* [PAGE EXTRACT]
------------------------------------------------------------------------

The RLI server uses a relational database back end when it receives full, uncompressed updates from LRCs. This relational
database contains three simple tables: one for logical names, one for LRCs, and a mapping table that stores {LN, LRC} associations. Soft-state updates with Bloom filter compression, when used, are
stored in memory.
B. Soft-State Updates
LRCs send periodic summaries of their state to RLI servers. In our implementation, soft-state updates may be of four types: uncompressed updates, incremental updates, and updates using
Bloom filter compression or name space partitioning. Soft-state information eventually expires and must be either refreshed or deleted. An expire thread runs periodically and examines timestamps in the RLI mapping table, discarding entries older than
the allowed timeout interval. With periodic updates, there is a delay between when LRC mappings change and when those changes are propagated to RLIs. Thus, an RLI query may return
stale information, and a client may not find a mapping for a desired logical name when it queries an LRC. Applications must be sufficiently robust to recover from this situation and query for
another replica.
Uncompressed updates. An uncompressed soft-state update contains a list of all logical names for which mappings are stored
in an LRC. The RLI creates associations between these logical names and the LRC. To discover one or more target replicas for a logical name, a client queries an RLI, which returns pointers to
zero or more LRCs that contain mappings for that name. The client then queries LRCs to obtain target name mappings. Incremental updates. To reduce the frequency of full softstate updates and the
staleness of RLI information, our implementation supports a combination of infrequent full updates and more frequent incremental updates that reflect recent changes to an LRC.
Incremental updates are sent after a short, configurable interval has elapsed or after a specified number of LRC updates have occurred. Periodic full updates are required to refresh RLI information that
eventually expires.
Compressed updates. Our implementation includes a Bloom filter
compression scheme. An LRC constructs a Bloom filter (a bit array) that summarizes LRC state by computing multiple hash
functions on each logical name registered in the LRC and setting the corresponding bits in the Bloom filter. The resulting bitmap is
sent to an RLI, which stores one Bloom filter in its memory per LRC. (The RLI may also store Bloom filters on disk for fast recovery after reboots.) When an RLI receives a query for a logical
name, it computes the same hash functions against the logical name and checks whether the corresponding bits in each LRC Bloom filter are set. If any of the bits is not set, then the logical
name was not registered in the corresponding LRC. If all the bits are set, then that logical name has likely been registered in the corresponding LRC. There is a small possibility, however, of a
false positive, i.e., a false indication that the LRC contains the mapping. The probability of false positives is controlled by the size of the Bloom filter and the number of hash functions used. Our
implementation sets the size of the Bloom filter based on the number of mappings in an LRC (e.g., 10 million bits for one million entries) and uses three hash functions by default. These parameters give a false positive rate of approximately 1 percent.

------------------------------------------------------------------------

* [SUPPLIED ENTRIES]
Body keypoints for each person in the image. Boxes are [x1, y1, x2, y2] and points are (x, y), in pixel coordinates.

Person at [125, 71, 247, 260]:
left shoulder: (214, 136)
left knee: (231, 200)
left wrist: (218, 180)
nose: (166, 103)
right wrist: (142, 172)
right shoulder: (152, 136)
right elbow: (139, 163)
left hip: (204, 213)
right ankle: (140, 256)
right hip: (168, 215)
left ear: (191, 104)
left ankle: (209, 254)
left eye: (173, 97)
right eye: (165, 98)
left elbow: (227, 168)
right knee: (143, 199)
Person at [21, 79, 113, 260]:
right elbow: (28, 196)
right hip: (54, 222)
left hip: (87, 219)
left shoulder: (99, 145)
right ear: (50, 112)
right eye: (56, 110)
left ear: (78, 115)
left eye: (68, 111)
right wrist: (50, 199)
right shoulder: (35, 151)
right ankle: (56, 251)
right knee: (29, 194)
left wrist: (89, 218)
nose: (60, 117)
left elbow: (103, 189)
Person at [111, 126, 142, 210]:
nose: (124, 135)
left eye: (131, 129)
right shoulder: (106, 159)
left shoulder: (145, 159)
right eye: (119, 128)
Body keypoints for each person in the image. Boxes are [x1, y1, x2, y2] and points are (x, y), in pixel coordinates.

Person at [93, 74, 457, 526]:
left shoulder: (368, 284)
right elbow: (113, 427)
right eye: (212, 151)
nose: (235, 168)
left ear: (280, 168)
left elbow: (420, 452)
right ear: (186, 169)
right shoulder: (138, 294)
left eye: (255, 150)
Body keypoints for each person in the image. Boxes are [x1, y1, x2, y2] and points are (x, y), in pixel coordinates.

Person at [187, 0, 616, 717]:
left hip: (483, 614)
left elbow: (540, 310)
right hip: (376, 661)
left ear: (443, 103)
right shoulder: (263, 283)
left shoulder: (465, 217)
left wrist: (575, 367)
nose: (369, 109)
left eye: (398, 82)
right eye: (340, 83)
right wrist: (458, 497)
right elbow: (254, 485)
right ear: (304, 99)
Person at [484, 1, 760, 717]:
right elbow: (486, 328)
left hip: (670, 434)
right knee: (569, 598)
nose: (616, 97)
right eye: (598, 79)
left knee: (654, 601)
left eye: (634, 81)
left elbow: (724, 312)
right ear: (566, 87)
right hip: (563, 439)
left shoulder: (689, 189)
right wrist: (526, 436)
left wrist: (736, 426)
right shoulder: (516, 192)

------------------------------------------------------------------------

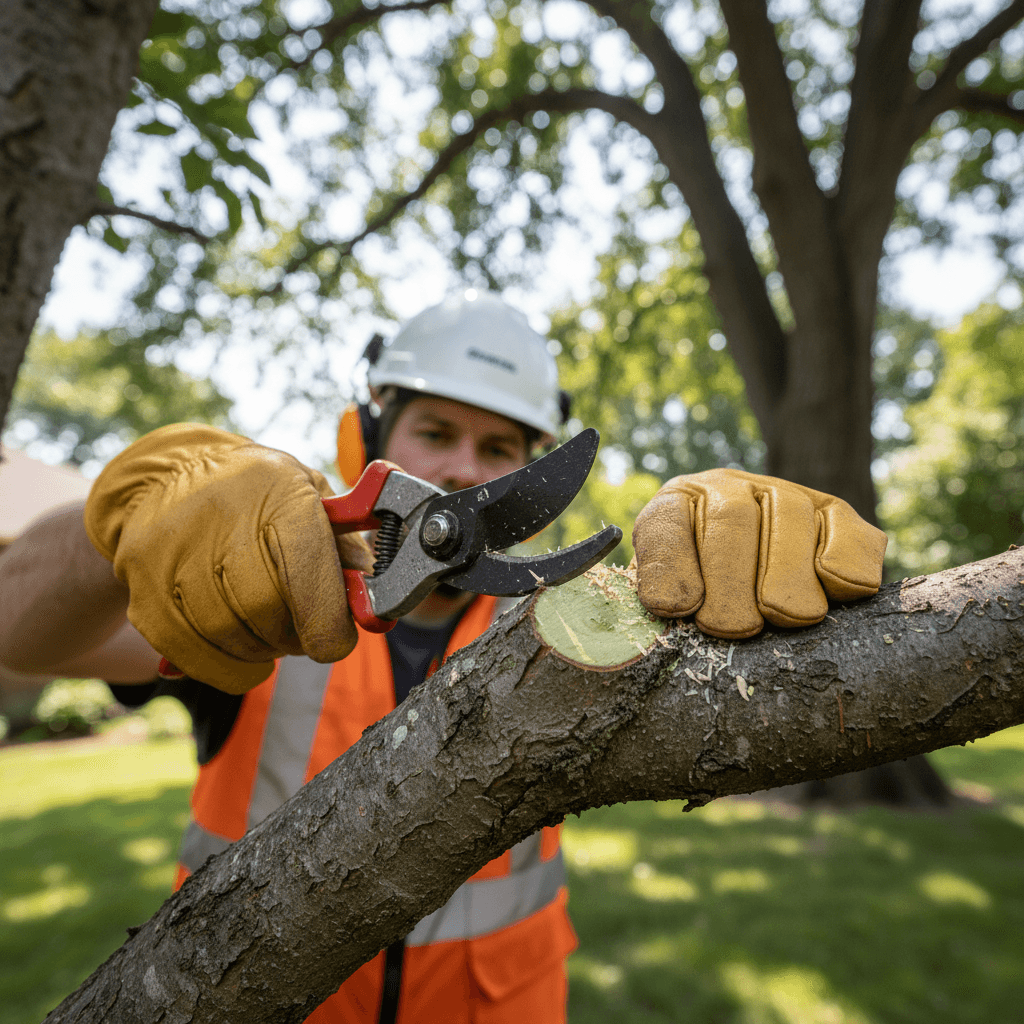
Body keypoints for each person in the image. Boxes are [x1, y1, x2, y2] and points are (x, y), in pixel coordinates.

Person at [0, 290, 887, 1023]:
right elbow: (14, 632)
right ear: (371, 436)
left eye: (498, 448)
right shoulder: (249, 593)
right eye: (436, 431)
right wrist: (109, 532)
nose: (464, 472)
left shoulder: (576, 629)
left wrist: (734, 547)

------------------------------------------------------------------------

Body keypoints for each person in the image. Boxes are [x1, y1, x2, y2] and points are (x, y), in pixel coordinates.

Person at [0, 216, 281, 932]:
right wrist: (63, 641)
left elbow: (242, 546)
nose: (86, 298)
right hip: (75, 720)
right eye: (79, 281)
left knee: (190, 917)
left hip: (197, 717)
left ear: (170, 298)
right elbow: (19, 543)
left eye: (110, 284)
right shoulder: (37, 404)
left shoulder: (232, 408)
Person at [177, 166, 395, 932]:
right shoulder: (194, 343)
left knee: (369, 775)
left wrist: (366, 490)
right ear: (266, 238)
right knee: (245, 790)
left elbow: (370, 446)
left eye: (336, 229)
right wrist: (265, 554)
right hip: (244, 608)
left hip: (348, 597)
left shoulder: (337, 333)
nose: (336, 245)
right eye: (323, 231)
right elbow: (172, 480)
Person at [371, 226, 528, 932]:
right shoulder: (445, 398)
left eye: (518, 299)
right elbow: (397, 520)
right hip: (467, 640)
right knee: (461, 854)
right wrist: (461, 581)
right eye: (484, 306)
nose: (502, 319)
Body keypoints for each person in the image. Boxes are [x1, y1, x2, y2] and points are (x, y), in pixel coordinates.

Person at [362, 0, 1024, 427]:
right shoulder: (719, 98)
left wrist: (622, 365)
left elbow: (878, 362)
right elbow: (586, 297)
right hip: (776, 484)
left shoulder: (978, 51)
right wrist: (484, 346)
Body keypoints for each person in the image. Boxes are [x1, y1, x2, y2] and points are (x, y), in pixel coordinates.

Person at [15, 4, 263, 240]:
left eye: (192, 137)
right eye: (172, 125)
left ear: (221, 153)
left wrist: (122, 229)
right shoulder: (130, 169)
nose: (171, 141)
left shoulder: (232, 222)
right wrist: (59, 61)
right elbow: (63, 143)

------------------------------------------------------------------------

In the page extract on replica location updates, what false positive rate do the default Bloom filter parameters give?

* [SOLVED EXERCISE]
Approximately 1 percent.